Die „Fliegenden Haie“ aus München und Augsburg bezeichnen ihre eigene Musik als Sharp Electro Pop – manchmal muss es eben wehtun. Mit Genuss wühlt das Duo in der elektronischen Trickkiste von Drumcomputern, flirrenden Synthesizern, Samples sowie Vocodern und erzeugt damit einen plastischen Sound, der sowohl unmittelbar zum Tanzen animiert, aber gleichzeitig mit vielschichtigen Texten auch zum Nachdenken anregt. Dabei stellen sie eigenmächtig die Frage in den Raum, ob Pop wirklich nicht anecken darf und Club-Beats die Aussagekraft eines Songs unterminieren – und schreien die Antwort mit einem klaren und deutlichen Nein hinaus in die Welt. Mit ihrem Debütalbum „Amor & Psyche“ eröffnen die „Fliegenden Haie“ das Panoptikum aus Pop, Rap, EDM und Gesellschaftskritik und tragen diese selbstbewusst von der Tanzfläche in eine Gesellschaft, dessen Individuen sich mit jedem Tag, dem eigenen mentalen Abgrund nähern – das ist der Wakeup-Call, also tanzt verdammt noch mal!

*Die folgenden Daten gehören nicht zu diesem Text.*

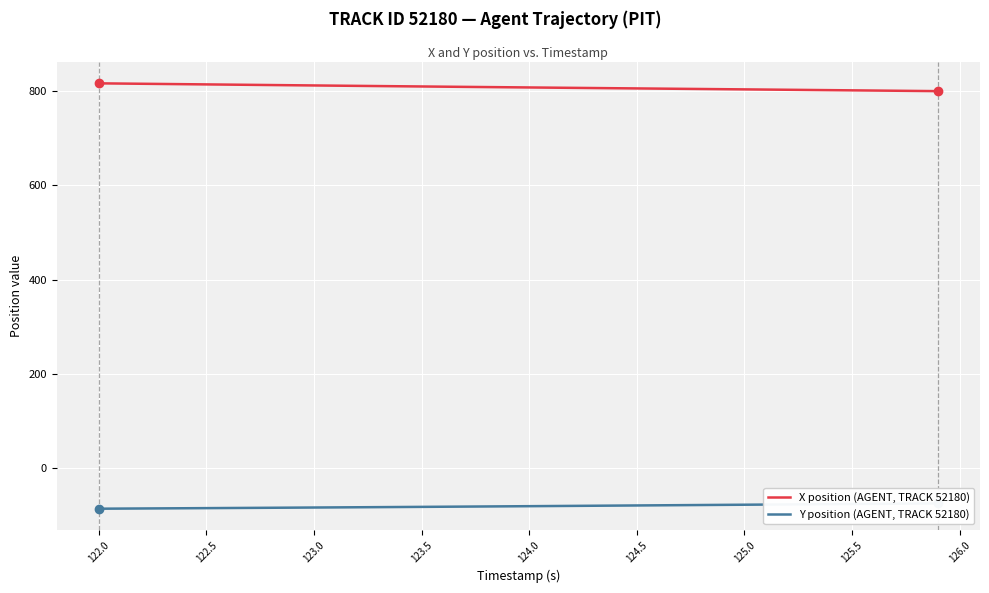

What is the value of the Y position (AGENT, TRACK 52180) point at the 6th from the left?

-85.0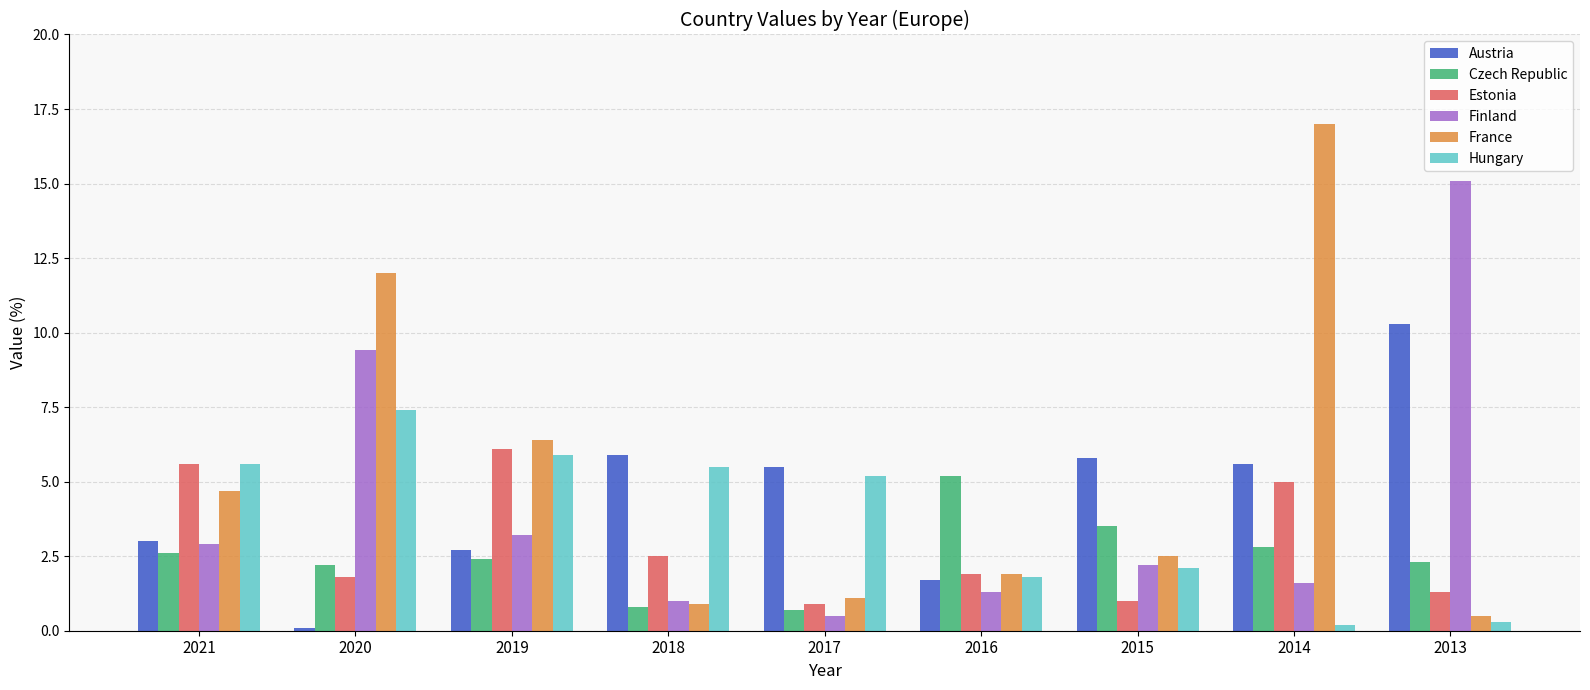

Rank the series by their maximum value, from highest to lowest.

France, Finland, Austria, Hungary, Estonia, Czech Republic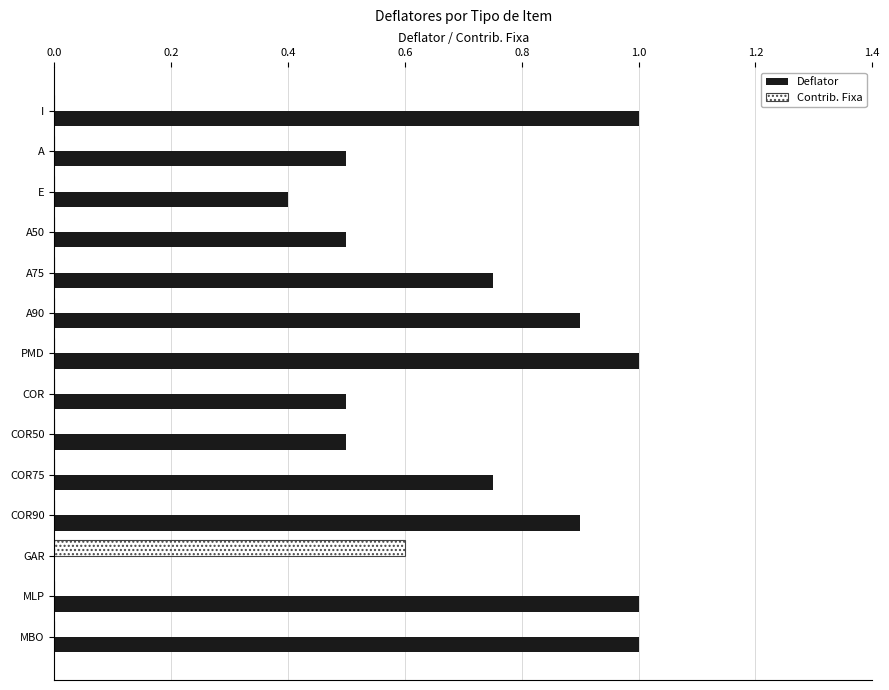

How many categories are shown in the chart?

14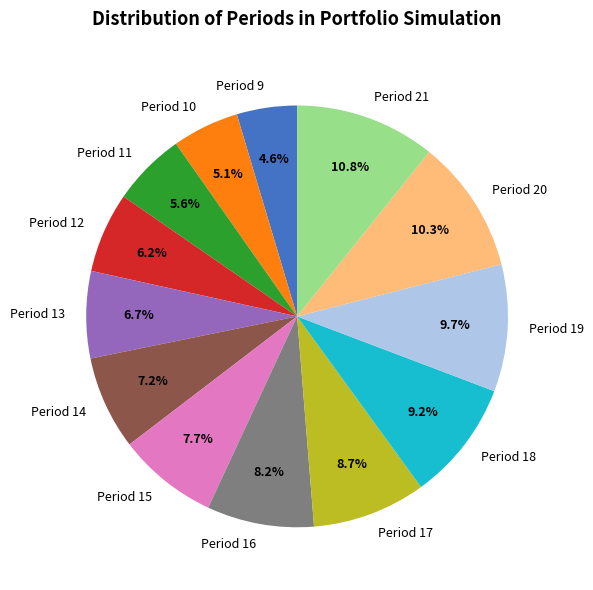

True or false: Period 19 accounts for 1% of the total.

False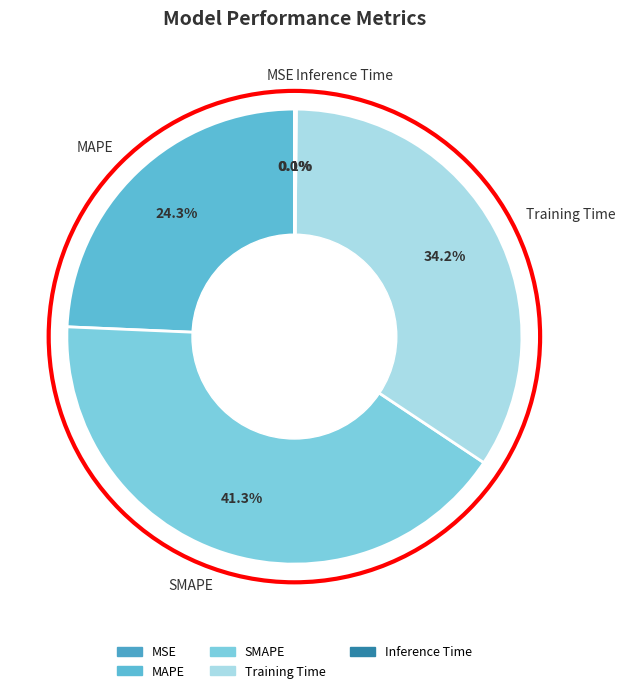

To the nearest percent, what percentage of the pie is SMAPE?

41%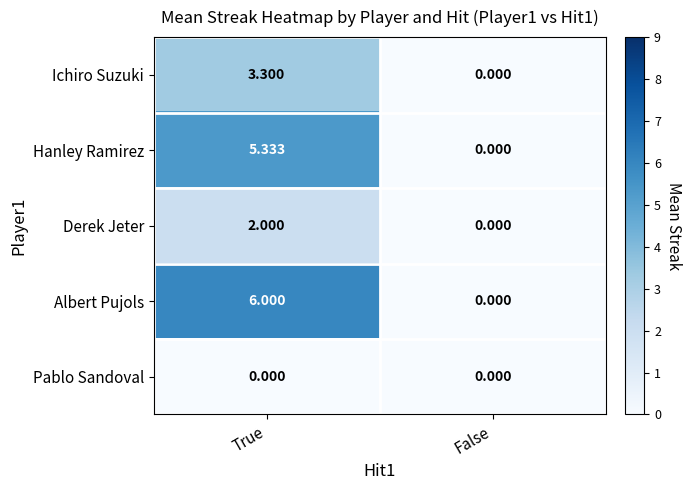

List the series in order of their peak value, lowest first.

Pablo Sandoval, Derek Jeter, Ichiro Suzuki, Hanley Ramirez, Albert Pujols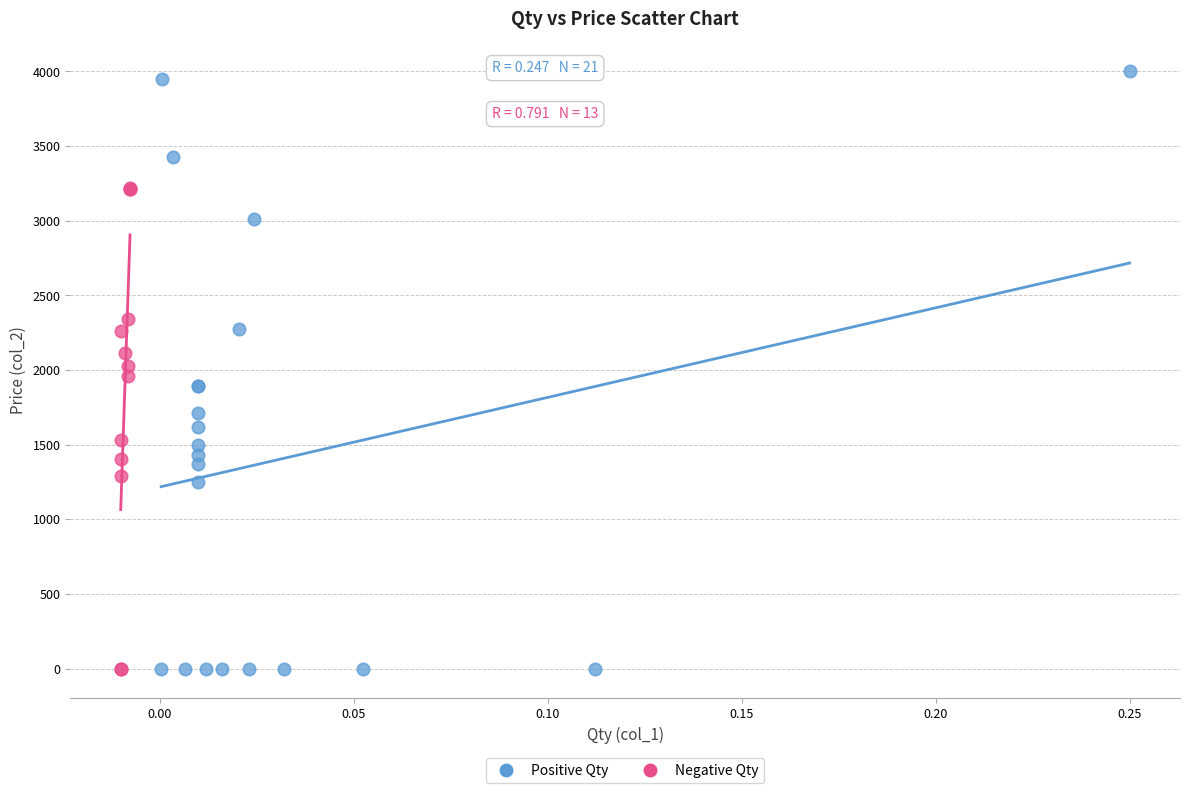

Which series has the largest Y range (max minus min)?

Positive Qty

„Vor allem die Live Session finde ich super. Die Stimme und der Sound catchen. Schafft es gleichzeitig modern zu sein und‚ was für Mukker‘“, legt Sängerin Victoria Semel allen Musikfreund:innen „Tilman“ ans Herz. (Foto: Pascal Schattenburg)

„Tilman“ kreieren eine musikalische Reise in das Innerste

„Verliere mich im Selbstzerstörungsdrang, um zu Gefallen – so tief, um nie wieder Anzufangen“ – die Themen von Sänger und Frontmann Tilman und der gleichnamigen Band aus dem unterfränkischen Bad Neustadt kreisen immer wieder um das menschliche Emotionsspektrum von Selbstverlust, Verzweiflung und Orientierungslosigkeit. Wie eine schützende Schale, kreiert der sensible Barde um diese Gefühlswelt eine lebensbejahende Mischung aus Ehrlich- und Zerbrechlichkeit. Diese selbstzerreißende zwischenmenschliche Vision steht auf einem Fundament von in Reverb ertränkten Gitarren, verspielten Trapbeats und hellwachen Arrangements, die gekonnt den Brückenschlag zwischen Indie, Pop und Jazz schaffen und sich dabei klanglich immer wieder neu erfinden. Das Endergebnis ist eine musikalische Reise in das Innerste, den verwundbaren Kern, der nach außen hin zur Schau gestellt wird und den Zuhörenden mit einer unerschütterlichen Wahrheit konfrontiert: Ihr seid nicht allein.

local heroes Bayern 2023: Ein „bockstarker Jahrgang!“

„Insgesamt sehr hohes Level dieses Mal und tolle Genre-Vielfalt! Ich bin gespannt, wer das Rennen gewinnt“, so Produzent, Songwriter und Mix-Engineer Jens Schneider (Max Giesinger, Wincent Weiss, 1986zig oder Civo) über die diesjährigen Teilnehmer:innen. Lob gab es auch von Juror Erwin Oppelt. Der erfahrene Tontechniker attestiert den bayerischen Top5 ein „professionelles Level“, das „schon erstaunlich“ wäre. Dem kann sich sein Juror-Kollege Dr. Ole Löding nur anschließen. Der Musikjournalist und Autor sagt mit Blick auf seine vergebenen Punkte: „Bockstarker Jahrgang! An so viele 8,9,10er kann ich mich kaum erinnern.“ Auch Gitarrist Benedikt Schlereth (MainPop BandCamp-Dozent) hatte viel Freude mit dem Teilnehmer:innen-Feld. „Es hat richtig Spaß gemacht!“, so sein Fazit. Es sei spannend gewesen zu sehen, „in welcher Menge die Bands hochwertige Videos am Start haben“. Das sei „total verrückt“. Die Künstler:innen seien „auch tatsächlich alle recht unterschiedlich in Bezug auf ihre Musik“, gewesen. „Wirklich coole Sache!“

Die Unterstützer von local heroes Bayern.

Musik ist Nahrung für die Seele

Das finden auch die Veranstalterinnen von „local heroes Bayern“. Voller Zuversicht blicken sie nun in den Sommer 2023. Tatkräftig mit an diesem Strang ziehen auch die Unterstützer:innen von „local heroes Bayern“: Merchdeals, Cordial GmbH, Nadel NESt (Tattoo & Piercing), STOLZ Bauunternehmen (Hammelburg), Bamberger Festivals e.V., VPBy (Verband für Popkultur in Bayern e.V.), ah computerbusiness GmbH (Euerdorf), ARTIST RADAR, MAINPOP und natürlich das „ab geht die Lutzi“-Festival. „Zusammen mit diesen wunderbaren Menschen sind wir wild entschlossen, den kommenden Sommer zu einem unvergesslichen Erlebnis für alle Musikfreund:innen werden zu lassen. Kultur – insbesondere Musik – ist Nahrung für die Seele. Und davon kann man in bewegten Zeiten nie genug haben“, sagt Nicole Oppelt.